|
|
|
|
|
by vidarh
332 days ago
|
|
Unless we exceed the turing computable - which there isn't the tiniest shred of evidence for -, nothing we do is "outside the realm of 'token generation'". There is no reason why the token stream generated needs to be treated as equivalent to an internal monologue, or need to always be used to produce language at all, and Turing complete systems are computationally equivalent (they can all compute the same set of functions). > Everyone has this impression that our internal monologue is what our brain is doing. Not everyone has an internal monologue, so that would be utterly bizarre. Some people might believe this, but it is by no means relevant to Turing equivalence. > Emotions are important.

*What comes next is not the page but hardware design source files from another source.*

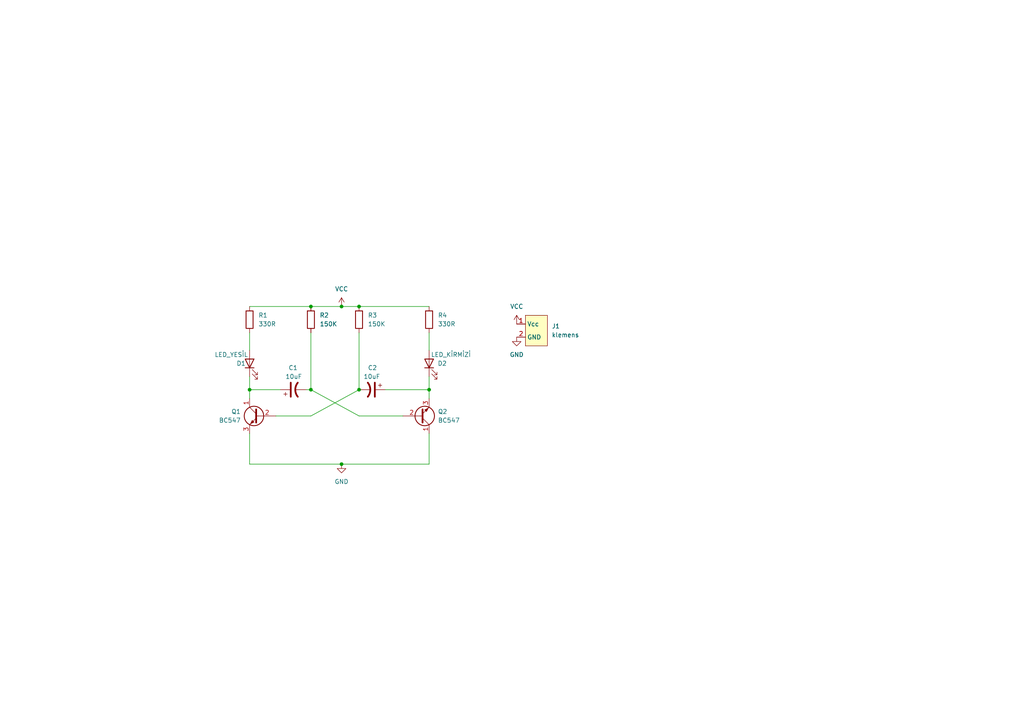
<source format=kicad_sch>
(kicad_sch (version 20211123) (generator eeschema)

  (uuid 8f79c682-a058-41d2-bf28-a506d74dc869)

  (paper "A4")

  (title_block
    (title "İlk Projem")
    (date "2022-09-29")
    (rev "V0")
    (company "İlk Adım")
    (comment 1 "Tünay KAVRAYAN ")
    (comment 2 "FLİP FLOP ÇİZİMİ")
  )

  

  (junction (at 104.14 88.9) (diameter 0) (color 0 0 0 0)
    (uuid 2bfbeaaf-bcbb-4b87-a4a6-6b1ed495796d)
  )
  (junction (at 124.46 113.03) (diameter 0) (color 0 0 0 0)
    (uuid 36328712-cdd1-4aa3-8419-d32517767360)
  )
  (junction (at 90.17 113.03) (diameter 0) (color 0 0 0 0)
    (uuid 535dbde1-84b3-4f4b-aa7d-be31d64f70b9)
  )
  (junction (at 72.39 113.03) (diameter 0) (color 0 0 0 0)
    (uuid 8b5ab219-31f2-4433-ad75-266508b99afc)
  )
  (junction (at 99.06 88.9) (diameter 0) (color 0 0 0 0)
    (uuid a660534f-86cb-4e44-a568-5f83b4317b17)
  )
  (junction (at 104.14 113.03) (diameter 0) (color 0 0 0 0)
    (uuid dba8a1a2-9147-407d-a361-2109a5596c61)
  )
  (junction (at 99.06 134.62) (diameter 0) (color 0 0 0 0)
    (uuid f311f1eb-106d-433e-81e4-37e1d03324e3)
  )
  (junction (at 90.17 88.9) (diameter 0) (color 0 0 0 0)
    (uuid fb2cfe60-4d29-4056-9b4c-20846e97611a)
  )

  (wire (pts (xy 72.39 109.22) (xy 72.39 113.03))
    (stroke (width 0) (type default) (color 0 0 0 0))
    (uuid 10e490c9-043b-4daf-b52e-fd7fbd409bc8)
  )
  (wire (pts (xy 111.76 113.03) (xy 124.46 113.03))
    (stroke (width 0) (type default) (color 0 0 0 0))
    (uuid 1efd72fc-fab4-463d-bb85-0e5221dc1e68)
  )
  (wire (pts (xy 72.39 96.52) (xy 72.39 101.6))
    (stroke (width 0) (type default) (color 0 0 0 0))
    (uuid 248cb47c-e6c9-4c4f-ad81-14a96f85b1af)
  )
  (wire (pts (xy 72.39 113.03) (xy 81.28 113.03))
    (stroke (width 0) (type default) (color 0 0 0 0))
    (uuid 2be29c3f-306e-4c0c-890a-9e38d0144fed)
  )
  (wire (pts (xy 124.46 125.73) (xy 124.46 134.62))
    (stroke (width 0) (type default) (color 0 0 0 0))
    (uuid 32c31aa1-dac5-4aca-9db3-8aa65e514645)
  )
  (wire (pts (xy 124.46 109.22) (xy 124.46 113.03))
    (stroke (width 0) (type default) (color 0 0 0 0))
    (uuid 3f62d1a1-a69f-4c5a-acae-2114876889f6)
  )
  (wire (pts (xy 99.06 134.62) (xy 124.46 134.62))
    (stroke (width 0) (type default) (color 0 0 0 0))
    (uuid 43d43a15-ddeb-41cd-82d1-dcbcf6d28f23)
  )
  (wire (pts (xy 124.46 96.52) (xy 124.46 101.6))
    (stroke (width 0) (type default) (color 0 0 0 0))
    (uuid 47f851ae-d0fe-42ab-bd04-1a33119f1662)
  )
  (wire (pts (xy 72.39 134.62) (xy 99.06 134.62))
    (stroke (width 0) (type default) (color 0 0 0 0))
    (uuid 5775e9ae-d018-4b39-9bc1-360730755664)
  )
  (wire (pts (xy 104.14 120.65) (xy 90.17 113.03))
    (stroke (width 0) (type default) (color 0 0 0 0))
    (uuid 5f078541-396f-4da3-8a1c-cf186072e685)
  )
  (wire (pts (xy 90.17 88.9) (xy 99.06 88.9))
    (stroke (width 0) (type default) (color 0 0 0 0))
    (uuid 6e8bd7af-bae5-4353-86fa-b485984baf7d)
  )
  (wire (pts (xy 90.17 113.03) (xy 88.9 113.03))
    (stroke (width 0) (type default) (color 0 0 0 0))
    (uuid 779b1d78-175f-4c1b-b54a-043f04842a8f)
  )
  (wire (pts (xy 104.14 88.9) (xy 124.46 88.9))
    (stroke (width 0) (type default) (color 0 0 0 0))
    (uuid 7eff0d65-15b4-48ee-bc2d-8aa3496ab295)
  )
  (wire (pts (xy 104.14 96.52) (xy 104.14 113.03))
    (stroke (width 0) (type default) (color 0 0 0 0))
    (uuid 7f7ece30-cea4-4cb0-8d5e-0995b8ee6a8a)
  )
  (wire (pts (xy 99.06 88.9) (xy 104.14 88.9))
    (stroke (width 0) (type default) (color 0 0 0 0))
    (uuid b18cfb18-8453-49a8-a2bd-64eb74e67452)
  )
  (wire (pts (xy 90.17 96.52) (xy 90.17 113.03))
    (stroke (width 0) (type default) (color 0 0 0 0))
    (uuid b52b8768-2da8-432b-8b22-801d7172f6fd)
  )
  (wire (pts (xy 72.39 88.9) (xy 90.17 88.9))
    (stroke (width 0) (type default) (color 0 0 0 0))
    (uuid bdad9246-673c-44b6-9e99-0c1b25b33757)
  )
  (wire (pts (xy 80.01 120.65) (xy 90.17 120.65))
    (stroke (width 0) (type default) (color 0 0 0 0))
    (uuid caa70a7b-1375-4ce4-9763-036bdc5a913f)
  )
  (wire (pts (xy 72.39 125.73) (xy 72.39 134.62))
    (stroke (width 0) (type default) (color 0 0 0 0))
    (uuid d24736f4-09c2-45fe-89c2-1488f49c9163)
  )
  (wire (pts (xy 72.39 113.03) (xy 72.39 115.57))
    (stroke (width 0) (type default) (color 0 0 0 0))
    (uuid d4813cab-4d51-4665-9009-6c79e8d9654a)
  )
  (wire (pts (xy 124.46 113.03) (xy 124.46 115.57))
    (stroke (width 0) (type default) (color 0 0 0 0))
    (uuid e018d3d4-d87c-49d3-b807-e1345dc777ff)
  )
  (wire (pts (xy 90.17 120.65) (xy 104.14 113.03))
    (stroke (width 0) (type default) (color 0 0 0 0))
    (uuid f849bd79-a240-4dd5-9e95-0fec7671eb17)
  )
  (wire (pts (xy 104.14 120.65) (xy 116.84 120.65))
    (stroke (width 0) (type default) (color 0 0 0 0))
    (uuid f9ec1c80-02a9-4801-a2e5-054eefa3b792)
  )

  (symbol (lib_id "Device:R") (at 90.17 92.71 0) (unit 1)
    (in_bom yes) (on_board yes) (fields_autoplaced)
    (uuid 03978072-c4a5-4f56-af22-b210c7ea5ea9)
    (property "Reference" "R2" (id 0) (at 92.71 91.4399 0)
      (effects (font (size 1.27 1.27)) (justify left))
    )
    (property "Value" "150K" (id 1) (at 92.71 93.9799 0)
      (effects (font (size 1.27 1.27)) (justify left))
    )
    (property "Footprint" "Resistor_THT:R_Axial_DIN0207_L6.3mm_D2.5mm_P7.62mm_Horizontal" (id 2) (at 88.392 92.71 90)
      (effects (font (size 1.27 1.27)) hide)
    )
    (property "Datasheet" "~" (id 3) (at 90.17 92.71 0)
      (effects (font (size 1.27 1.27)) hide)
    )
    (pin "1" (uuid 50dae4c1-b2ec-458a-85e5-c83c430feb59))
    (pin "2" (uuid c0e7a056-f249-4723-bc80-dab837512293))
  )

  (symbol (lib_id "Device:R") (at 124.46 92.71 0) (unit 1)
    (in_bom yes) (on_board yes) (fields_autoplaced)
    (uuid 0a3d6d49-2f70-4f2f-bf26-1ede2954861e)
    (property "Reference" "R4" (id 0) (at 127 91.4399 0)
      (effects (font (size 1.27 1.27)) (justify left))
    )
    (property "Value" "330R" (id 1) (at 127 93.9799 0)
      (effects (font (size 1.27 1.27)) (justify left))
    )
    (property "Footprint" "Resistor_THT:R_Axial_DIN0207_L6.3mm_D2.5mm_P7.62mm_Horizontal" (id 2) (at 122.682 92.71 90)
      (effects (font (size 1.27 1.27)) hide)
    )
    (property "Datasheet" "~" (id 3) (at 124.46 92.71 0)
      (effects (font (size 1.27 1.27)) hide)
    )
    (pin "1" (uuid 9ede3529-0ad8-4cc0-9237-ed6f90d7cfef))
    (pin "2" (uuid d07f556a-6835-4840-b571-aeeaaab5aef5))
  )

  (symbol (lib_id "Device:R") (at 104.14 92.71 0) (unit 1)
    (in_bom yes) (on_board yes) (fields_autoplaced)
    (uuid 25832f0e-4ea7-456a-a409-feb5247bcd96)
    (property "Reference" "R3" (id 0) (at 106.68 91.4399 0)
      (effects (font (size 1.27 1.27)) (justify left))
    )
    (property "Value" "150K" (id 1) (at 106.68 93.9799 0)
      (effects (font (size 1.27 1.27)) (justify left))
    )
    (property "Footprint" "Resistor_THT:R_Axial_DIN0207_L6.3mm_D2.5mm_P7.62mm_Horizontal" (id 2) (at 102.362 92.71 90)
      (effects (font (size 1.27 1.27)) hide)
    )
    (property "Datasheet" "~" (id 3) (at 104.14 92.71 0)
      (effects (font (size 1.27 1.27)) hide)
    )
    (pin "1" (uuid 0299cc43-cabf-42ee-baa3-7e4a28b89d85))
    (pin "2" (uuid ef1bfbe9-36f6-4e61-8b3c-5d3b0c00f8fe))
  )

  (symbol (lib_id "power:VCC") (at 99.06 88.9 0) (unit 1)
    (in_bom yes) (on_board yes) (fields_autoplaced)
    (uuid 263214a7-1b93-4bb8-9549-a4d352dd90bb)
    (property "Reference" "#PWR01" (id 0) (at 99.06 92.71 0)
      (effects (font (size 1.27 1.27)) hide)
    )
    (property "Value" "VCC" (id 1) (at 99.06 83.82 0))
    (property "Footprint" "" (id 2) (at 99.06 88.9 0)
      (effects (font (size 1.27 1.27)) hide)
    )
    (property "Datasheet" "" (id 3) (at 99.06 88.9 0)
      (effects (font (size 1.27 1.27)) hide)
    )
    (pin "1" (uuid bb22a2e4-67d1-44d0-aca4-adfac535d6ba))
  )

  (symbol (lib_id "power:GND") (at 99.06 134.62 0) (unit 1)
    (in_bom yes) (on_board yes) (fields_autoplaced)
    (uuid 4303b1f1-a122-4252-b106-605c85275c34)
    (property "Reference" "#PWR04" (id 0) (at 99.06 140.97 0)
      (effects (font (size 1.27 1.27)) hide)
    )
    (property "Value" "GND" (id 1) (at 99.06 139.7 0))
    (property "Footprint" "" (id 2) (at 99.06 134.62 0)
      (effects (font (size 1.27 1.27)) hide)
    )
    (property "Datasheet" "" (id 3) (at 99.06 134.62 0)
      (effects (font (size 1.27 1.27)) hide)
    )
    (pin "1" (uuid 889792a6-cf46-4842-b8d5-3d6543c3f3de))
  )

  (symbol (lib_id "power:klemens") (at 144.78 83.82 0) (unit 1)
    (in_bom yes) (on_board yes) (fields_autoplaced)
    (uuid 4548ff08-20cf-4520-8408-fa7e4017312e)
    (property "Reference" "J1" (id 0) (at 160.02 94.6149 0)
      (effects (font (size 1.27 1.27)) (justify left))
    )
    (property "Value" "klemens" (id 1) (at 160.02 97.1549 0)
      (effects (font (size 1.27 1.27)) (justify left))
    )
    (property "Footprint" "kutuphane_footprint:klemens" (id 2) (at 144.78 83.82 0)
      (effects (font (size 1.27 1.27)) hide)
    )
    (property "Datasheet" "" (id 3) (at 144.78 83.82 0)
      (effects (font (size 1.27 1.27)) hide)
    )
    (pin "1" (uuid 21779d0e-d49c-463b-932c-eab999d25448))
    (pin "2" (uuid 7efd4ffb-9c1c-4b24-a8c1-f8222c4c256a))
  )

  (symbol (lib_id "power:GND") (at 149.86 97.79 0) (unit 1)
    (in_bom yes) (on_board yes) (fields_autoplaced)
    (uuid 78022d09-4c02-484a-a278-ec2ce15bd19a)
    (property "Reference" "#PWR03" (id 0) (at 149.86 104.14 0)
      (effects (font (size 1.27 1.27)) hide)
    )
    (property "Value" "GND" (id 1) (at 149.86 102.87 0))
    (property "Footprint" "" (id 2) (at 149.86 97.79 0)
      (effects (font (size 1.27 1.27)) hide)
    )
    (property "Datasheet" "" (id 3) (at 149.86 97.79 0)
      (effects (font (size 1.27 1.27)) hide)
    )
    (pin "1" (uuid 6961caed-88f9-4d2c-90e9-0a2933edcd22))
  )

  (symbol (lib_id "Device:LED") (at 72.39 105.41 90) (unit 1)
    (in_bom yes) (on_board yes)
    (uuid 84b6c643-d7aa-44eb-ad3e-e41280f87762)
    (property "Reference" "D1" (id 0) (at 68.58 105.41 90)
      (effects (font (size 1.27 1.27)) (justify right))
    )
    (property "Value" "LED_YESİL" (id 1) (at 62.23 102.87 90)
      (effects (font (size 1.27 1.27)) (justify right))
    )
    (property "Footprint" "LED_THT:LED_D5.0mm" (id 2) (at 72.39 105.41 0)
      (effects (font (size 1.27 1.27)) hide)
    )
    (property "Datasheet" "~" (id 3) (at 72.39 105.41 0)
      (effects (font (size 1.27 1.27)) hide)
    )
    (pin "1" (uuid 9565f58a-74f5-4dd8-b852-bb29e5c7d5ed))
    (pin "2" (uuid 0909eb16-8c4f-4c5a-896c-30b2ffa58ec3))
  )

  (symbol (lib_id "power:VCC") (at 149.86 93.98 0) (unit 1)
    (in_bom yes) (on_board yes) (fields_autoplaced)
    (uuid 865e6816-7736-4b35-bfa9-09add4607887)
    (property "Reference" "#PWR02" (id 0) (at 149.86 97.79 0)
      (effects (font (size 1.27 1.27)) hide)
    )
    (property "Value" "VCC" (id 1) (at 149.86 88.9 0))
    (property "Footprint" "" (id 2) (at 149.86 93.98 0)
      (effects (font (size 1.27 1.27)) hide)
    )
    (property "Datasheet" "" (id 3) (at 149.86 93.98 0)
      (effects (font (size 1.27 1.27)) hide)
    )
    (pin "1" (uuid 5181ccfc-c56a-4311-aa32-477f34e74378))
  )

  (symbol (lib_id "Device:C_Polarized_US") (at 85.09 113.03 90) (unit 1)
    (in_bom yes) (on_board yes)
    (uuid 898b8538-b8cb-481a-8401-4c6d2cb8d296)
    (property "Reference" "C1" (id 0) (at 86.36 106.68 90)
      (effects (font (size 1.27 1.27)) (justify left))
    )
    (property "Value" "10uF" (id 1) (at 87.63 109.22 90)
      (effects (font (size 1.27 1.27)) (justify left))
    )
    (property "Footprint" "Capacitor_THT:CP_Radial_D8.0mm_P2.50mm" (id 2) (at 85.09 113.03 0)
      (effects (font (size 1.27 1.27)) hide)
    )
    (property "Datasheet" "~" (id 3) (at 85.09 113.03 0)
      (effects (font (size 1.27 1.27)) hide)
    )
    (pin "1" (uuid a3f24b3b-5547-457f-a7dc-06890bd43559))
    (pin "2" (uuid 0fa7ecc0-4027-43de-9443-95195e24925c))
  )

  (symbol (lib_id "Transistor_BJT:BC547") (at 74.93 120.65 0) (mirror y) (unit 1)
    (in_bom yes) (on_board yes) (fields_autoplaced)
    (uuid 9042a92f-7e8a-4024-b829-cc8a59aabb98)
    (property "Reference" "Q1" (id 0) (at 69.85 119.3799 0)
      (effects (font (size 1.27 1.27)) (justify left))
    )
    (property "Value" "BC547" (id 1) (at 69.85 121.9199 0)
      (effects (font (size 1.27 1.27)) (justify left))
    )
    (property "Footprint" "Package_TO_SOT_THT:TO-92_Inline" (id 2) (at 69.85 122.555 0)
      (effects (font (size 1.27 1.27) italic) (justify left) hide)
    )
    (property "Datasheet" "https://www.onsemi.com/pub/Collateral/BC550-D.pdf" (id 3) (at 74.93 120.65 0)
      (effects (font (size 1.27 1.27)) (justify left) hide)
    )
    (pin "1" (uuid aa1c4995-94e7-48c6-999e-43bf6fb45950))
    (pin "2" (uuid cbf28537-62fd-415b-8f98-4c672d8ae983))
    (pin "3" (uuid c07f9b73-77bc-493e-b648-cce0d3aabfb0))
  )

  (symbol (lib_id "Transistor_BJT:BC547") (at 121.92 120.65 0) (mirror x) (unit 1)
    (in_bom yes) (on_board yes) (fields_autoplaced)
    (uuid a92888b5-b192-4d4a-8e7b-f470b0095f5c)
    (property "Reference" "Q2" (id 0) (at 127 119.3799 0)
      (effects (font (size 1.27 1.27)) (justify left))
    )
    (property "Value" "BC547" (id 1) (at 127 121.9199 0)
      (effects (font (size 1.27 1.27)) (justify left))
    )
    (property "Footprint" "Package_TO_SOT_THT:TO-92_Inline" (id 2) (at 127 118.745 0)
      (effects (font (size 1.27 1.27) italic) (justify left) hide)
    )
    (property "Datasheet" "https://www.onsemi.com/pub/Collateral/BC550-D.pdf" (id 3) (at 121.92 120.65 0)
      (effects (font (size 1.27 1.27)) (justify left) hide)
    )
    (pin "1" (uuid d1869c74-bccc-48e5-8ffc-838a4cdf8d25))
    (pin "2" (uuid 1368d5db-9440-4a24-bdf2-1a0b10ae6b9f))
    (pin "3" (uuid c7cec790-16ad-40a4-9f8a-1dbbb5a16620))
  )

  (symbol (lib_id "Device:LED") (at 124.46 105.41 90) (unit 1)
    (in_bom yes) (on_board yes)
    (uuid ae00a871-edf1-44e0-8247-484d0f570891)
    (property "Reference" "D2" (id 0) (at 128.27 105.41 90))
    (property "Value" "LED_KİRMİZİ" (id 1) (at 130.81 102.87 90))
    (property "Footprint" "LED_THT:LED_D5.0mm" (id 2) (at 124.46 105.41 0)
      (effects (font (size 1.27 1.27)) hide)
    )
    (property "Datasheet" "~" (id 3) (at 124.46 105.41 0)
      (effects (font (size 1.27 1.27)) hide)
    )
    (pin "1" (uuid 95062f03-2548-4920-b95c-f08757867f4a))
    (pin "2" (uuid e9eabd4c-b6e5-4ba4-aff0-e9ed6e0df410))
  )

  (symbol (lib_id "Device:R") (at 72.39 92.71 0) (unit 1)
    (in_bom yes) (on_board yes) (fields_autoplaced)
    (uuid af8d168d-130b-4bee-bf3d-613136d6df73)
    (property "Reference" "R1" (id 0) (at 74.93 91.4399 0)
      (effects (font (size 1.27 1.27)) (justify left))
    )
    (property "Value" "330R" (id 1) (at 74.93 93.9799 0)
      (effects (font (size 1.27 1.27)) (justify left))
    )
    (property "Footprint" "Resistor_THT:R_Axial_DIN0207_L6.3mm_D2.5mm_P7.62mm_Horizontal" (id 2) (at 70.612 92.71 90)
      (effects (font (size 1.27 1.27)) hide)
    )
    (property "Datasheet" "~" (id 3) (at 72.39 92.71 0)
      (effects (font (size 1.27 1.27)) hide)
    )
    (pin "1" (uuid bc49de22-9db9-48f9-817a-b96fe7b22a2b))
    (pin "2" (uuid 5e0271ab-6dfd-4084-93df-d50d20618c83))
  )

  (symbol (lib_id "Device:C_Polarized_US") (at 107.95 113.03 270) (unit 1)
    (in_bom yes) (on_board yes)
    (uuid cddf7629-ed67-4115-8e67-c017459697cc)
    (property "Reference" "C2" (id 0) (at 106.68 106.68 90)
      (effects (font (size 1.27 1.27)) (justify left))
    )
    (property "Value" "10uF" (id 1) (at 105.41 109.22 90)
      (effects (font (size 1.27 1.27)) (justify left))
    )
    (property "Footprint" "Capacitor_THT:CP_Radial_D8.0mm_P2.50mm" (id 2) (at 107.95 113.03 0)
      (effects (font (size 1.27 1.27)) hide)
    )
    (property "Datasheet" "~" (id 3) (at 107.95 113.03 0)
      (effects (font (size 1.27 1.27)) hide)
    )
    (pin "1" (uuid 0676ae0d-f2ae-4a46-ab97-8ce792b33714))
    (pin "2" (uuid 4a7206b6-5a93-4a7d-8880-17dd7ec1da78))
  )

  (sheet_instances
    (path "/" (page "1"))
  )

  (symbol_instances
    (path "/263214a7-1b93-4bb8-9549-a4d352dd90bb"
      (reference "#PWR01") (unit 1) (value "VCC") (footprint "")
    )
    (path "/865e6816-7736-4b35-bfa9-09add4607887"
      (reference "#PWR02") (unit 1) (value "VCC") (footprint "")
    )
    (path "/78022d09-4c02-484a-a278-ec2ce15bd19a"
      (reference "#PWR03") (unit 1) (value "GND") (footprint "")
    )
    (path "/4303b1f1-a122-4252-b106-605c85275c34"
      (reference "#PWR04") (unit 1) (value "GND") (footprint "")
    )
    (path "/898b8538-b8cb-481a-8401-4c6d2cb8d296"
      (reference "C1") (unit 1) (value "10uF") (footprint "Capacitor_THT:CP_Radial_D8.0mm_P2.50mm")
    )
    (path "/cddf7629-ed67-4115-8e67-c017459697cc"
      (reference "C2") (unit 1) (value "10uF") (footprint "Capacitor_THT:CP_Radial_D8.0mm_P2.50mm")
    )
    (path "/84b6c643-d7aa-44eb-ad3e-e41280f87762"
      (reference "D1") (unit 1) (value "LED_YESİL") (footprint "LED_THT:LED_D5.0mm")
    )
    (path "/ae00a871-edf1-44e0-8247-484d0f570891"
      (reference "D2") (unit 1) (value "LED_KİRMİZİ") (footprint "LED_THT:LED_D5.0mm")
    )
    (path "/4548ff08-20cf-4520-8408-fa7e4017312e"
      (reference "J1") (unit 1) (value "klemens") (footprint "kutuphane_footprint:klemens")
    )
    (path "/9042a92f-7e8a-4024-b829-cc8a59aabb98"
      (reference "Q1") (unit 1) (value "BC547") (footprint "Package_TO_SOT_THT:TO-92_Inline")
    )
    (path "/a92888b5-b192-4d4a-8e7b-f470b0095f5c"
      (reference "Q2") (unit 1) (value "BC547") (footprint "Package_TO_SOT_THT:TO-92_Inline")
    )
    (path "/af8d168d-130b-4bee-bf3d-613136d6df73"
      (reference "R1") (unit 1) (value "330R") (footprint "Resistor_THT:R_Axial_DIN0207_L6.3mm_D2.5mm_P7.62mm_Horizontal")
    )
    (path "/03978072-c4a5-4f56-af22-b210c7ea5ea9"
      (reference "R2") (unit 1) (value "150K") (footprint "Resistor_THT:R_Axial_DIN0207_L6.3mm_D2.5mm_P7.62mm_Horizontal")
    )
    (path "/25832f0e-4ea7-456a-a409-feb5247bcd96"
      (reference "R3") (unit 1) (value "150K") (footprint "Resistor_THT:R_Axial_DIN0207_L6.3mm_D2.5mm_P7.62mm_Horizontal")
    )
    (path "/0a3d6d49-2f70-4f2f-bf26-1ede2954861e"
      (reference "R4") (unit 1) (value "330R") (footprint "Resistor_THT:R_Axial_DIN0207_L6.3mm_D2.5mm_P7.62mm_Horizontal")
    )
  )
)

</source>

Unless we exceed the Turing computable, our experience of emotions would be evidence that any Turing complete system can be made to act as if they experience emotions. |
|
I mean, theoretically in an "infinite tape" model, sure. But we don't even know if it's physically possible. Given that the observable universe is finite and the information capacity of a finite space is also finite, then anything humans can do can theoretically be encoded with a lookup table, but that doesn't mean that human thought can actually be replicated with a lookup table, since the table would be vastly larger than the observable universe can store.
LLMs look like the sort of thing that could replicate human thought in theory (since they are capable of arbitrary computation if you give them access to infinite memory) but not the sort of thing that could do it in a physically possible way.